Le grandezze dell’arte e le miserie della vita ordinaria s’incrociano nella vicenda che lega Jawlensky, compagno di strada meno dotato di Kandinsky, e Werefkin.I due si conoscono nell’atelier di Ilya Repin, che vuole deretorizzare la pittura facendola rivolgere a temi popolari e pauperisti, sognando un’avanguardia russa. Fanno coppia, ma il progetto che li riguarda entrambi pare essere, in realtà, ben presente solo a Marianne: la quale è, per i parametri di un artista d’allora, ricca, e finanzia il loro trasferimento a Monaco.

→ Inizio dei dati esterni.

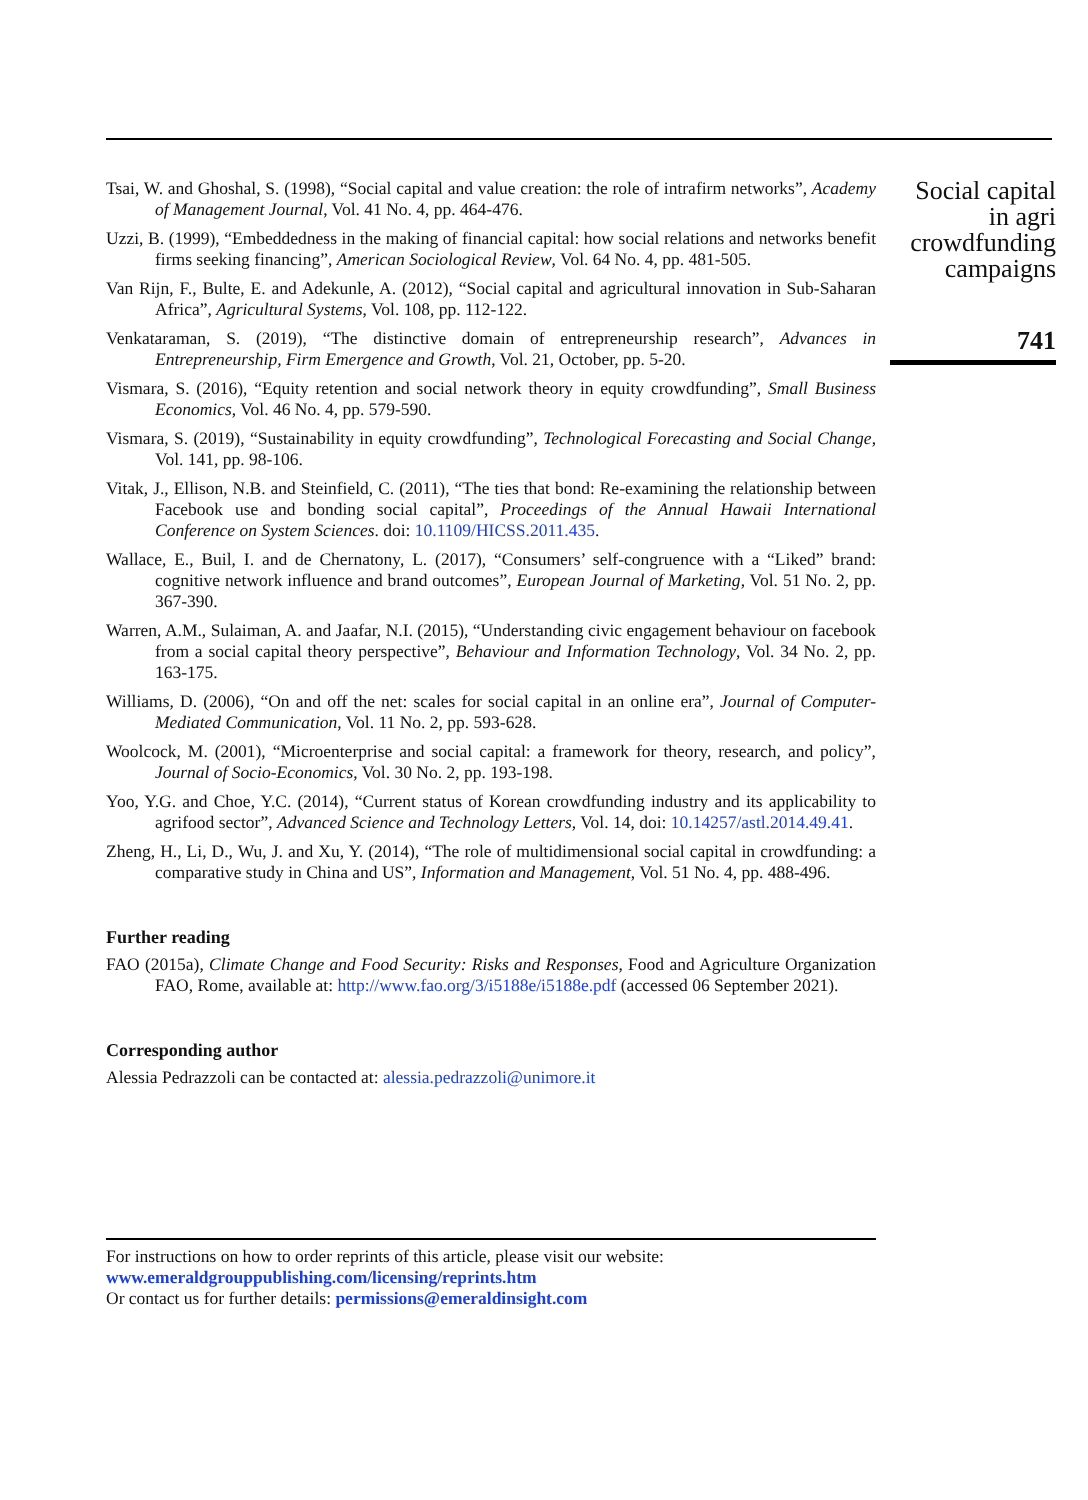Tsai, W. and Ghoshal, S. (1998), “Social capital and value creation: the role of intrafirm networks”, Academy of Management Journal, Vol. 41 No. 4, pp. 464-476.
Uzzi, B. (1999), “Embeddedness in the making of financial capital: how social relations and networks benefit firms seeking financing”, American Sociological Review, Vol. 64 No. 4, pp. 481-505.
Van Rijn, F., Bulte, E. and Adekunle, A. (2012), “Social capital and agricultural innovation in Sub-Saharan Africa”, Agricultural Systems, Vol. 108, pp. 112-122.
Venkataraman, S. (2019), “The distinctive domain of entrepreneurship research”, Advances in Entrepreneurship, Firm Emergence and Growth, Vol. 21, October, pp. 5-20.
Vismara, S. (2016), “Equity retention and social network theory in equity crowdfunding”, Small Business Economics, Vol. 46 No. 4, pp. 579-590.
Vismara, S. (2019), “Sustainability in equity crowdfunding”, Technological Forecasting and Social Change, Vol. 141, pp. 98-106.
Vitak, J., Ellison, N.B. and Steinfield, C. (2011), “The ties that bond: Re-examining the relationship between Facebook use and bonding social capital”, Proceedings of the Annual Hawaii International Conference on System Sciences. doi: 10.1109/HICSS.2011.435.
Wallace, E., Buil, I. and de Chernatony, L. (2017), “Consumers’ self-congruence with a “Liked” brand: cognitive network influence and brand outcomes”, European Journal of Marketing, Vol. 51 No. 2, pp. 367-390.
Warren, A.M., Sulaiman, A. and Jaafar, N.I. (2015), “Understanding civic engagement behaviour on facebook from a social capital theory perspective”, Behaviour and Information Technology, Vol. 34 No. 2, pp. 163-175.
Williams, D. (2006), “On and off the net: scales for social capital in an online era”, Journal of Computer-Mediated Communication, Vol. 11 No. 2, pp. 593-628.
Woolcock, M. (2001), “Microenterprise and social capital: a framework for theory, research, and policy”, Journal of Socio-Economics, Vol. 30 No. 2, pp. 193-198.
Yoo, Y.G. and Choe, Y.C. (2014), “Current status of Korean crowdfunding industry and its applicability to agrifood sector”, Advanced Science and Technology Letters, Vol. 14, doi: 10.14257/astl.2014.49.41.
Zheng, H., Li, D., Wu, J. and Xu, Y. (2014), “The role of multidimensional social capital in crowdfunding: a comparative study in China and US”, Information and Management, Vol. 51 No. 4, pp. 488-496.
Further reading
FAO (2015a), Climate Change and Food Security: Risks and Responses, Food and Agriculture Organization FAO, Rome, available at: http://www.fao.org/3/i5188e/i5188e.pdf (accessed 06 September 2021).
Corresponding author
Alessia Pedrazzoli can be contacted at: alessia.pedrazzoli@unimore.it
For instructions on how to order reprints of this article, please visit our website:
www.emeraldgrouppublishing.com/licensing/reprints.htm
Or contact us for further details: permissions@emeraldinsight.com
Social capital
in agri
crowdfunding
campaigns
741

Werefkin, La strada di campagna, 1907

Werefkin, La strada di campagna, 1907

In Germania scoprono la direzione che la pittura va prendendo, la chiave espressionista, e la seguono: Marianne è intelligente, sensibile, artisticamente non meno dotata di lui, ma si inganna sul ruolo di mecenate che sceglie per sé, convogliando tutte le aspettative di successo sull’opera di Alexej, più ancora di quanto faccia con Kandinsky la compagna, a sua volta ricca, Gabriele Münter. Jawlensky è piuttosto un animale da pittura che un intellettuale, e la faccenda si complica quando sul piano personale i loro corsi sentimentali divergono: lui, ripercorrendo un vecchio luogo comune, fa un figlio con la cameriera.

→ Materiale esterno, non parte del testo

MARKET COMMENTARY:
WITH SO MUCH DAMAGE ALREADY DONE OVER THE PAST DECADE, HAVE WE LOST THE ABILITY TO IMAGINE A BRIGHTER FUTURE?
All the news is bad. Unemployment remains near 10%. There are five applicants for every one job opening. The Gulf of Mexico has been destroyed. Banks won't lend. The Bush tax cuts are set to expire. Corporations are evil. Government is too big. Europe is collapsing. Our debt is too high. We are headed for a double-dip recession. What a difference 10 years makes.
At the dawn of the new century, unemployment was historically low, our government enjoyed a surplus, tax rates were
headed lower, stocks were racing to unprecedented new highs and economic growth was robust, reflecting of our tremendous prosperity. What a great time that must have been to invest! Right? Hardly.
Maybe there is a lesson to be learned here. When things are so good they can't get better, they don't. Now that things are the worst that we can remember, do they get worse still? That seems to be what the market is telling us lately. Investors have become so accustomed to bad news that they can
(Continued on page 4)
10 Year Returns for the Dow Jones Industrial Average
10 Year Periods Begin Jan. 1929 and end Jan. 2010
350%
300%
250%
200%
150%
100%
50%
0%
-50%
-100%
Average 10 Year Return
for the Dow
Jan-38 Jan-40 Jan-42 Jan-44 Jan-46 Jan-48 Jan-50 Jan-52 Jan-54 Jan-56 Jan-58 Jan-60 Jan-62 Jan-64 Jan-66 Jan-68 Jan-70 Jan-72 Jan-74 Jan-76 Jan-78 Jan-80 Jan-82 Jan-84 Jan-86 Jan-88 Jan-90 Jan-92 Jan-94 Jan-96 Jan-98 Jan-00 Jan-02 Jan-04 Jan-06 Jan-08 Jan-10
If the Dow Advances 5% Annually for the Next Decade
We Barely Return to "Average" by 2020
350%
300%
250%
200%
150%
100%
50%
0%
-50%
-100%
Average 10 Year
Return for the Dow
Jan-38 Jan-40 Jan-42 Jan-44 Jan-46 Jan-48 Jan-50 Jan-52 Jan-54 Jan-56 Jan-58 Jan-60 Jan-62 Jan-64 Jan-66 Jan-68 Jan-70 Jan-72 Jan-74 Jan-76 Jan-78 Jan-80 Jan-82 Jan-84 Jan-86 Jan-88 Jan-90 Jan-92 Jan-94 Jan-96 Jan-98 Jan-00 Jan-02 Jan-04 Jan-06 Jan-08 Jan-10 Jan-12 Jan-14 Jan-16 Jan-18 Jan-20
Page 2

Jawlensky, Sera d’estate a Murnau, 1908-1909

Jawlensky, Sera d’estate a Murnau, 1908-1909

Marianne si sveglia. Tardi ma si sveglia. Finalmente decide di darsi attivamente alla pittura in proprio, pur consapevole delle difficoltà cui va incontro: per dire, nel 1922 Tamara de Lempicka debutta a Parigi ancora maschilizzando il proprio cognome in Lempitzki. Ma il tempo svizzero di Marianne è fondamentale, sufficiente per renderla una figura chiave dell’arte novecentesca.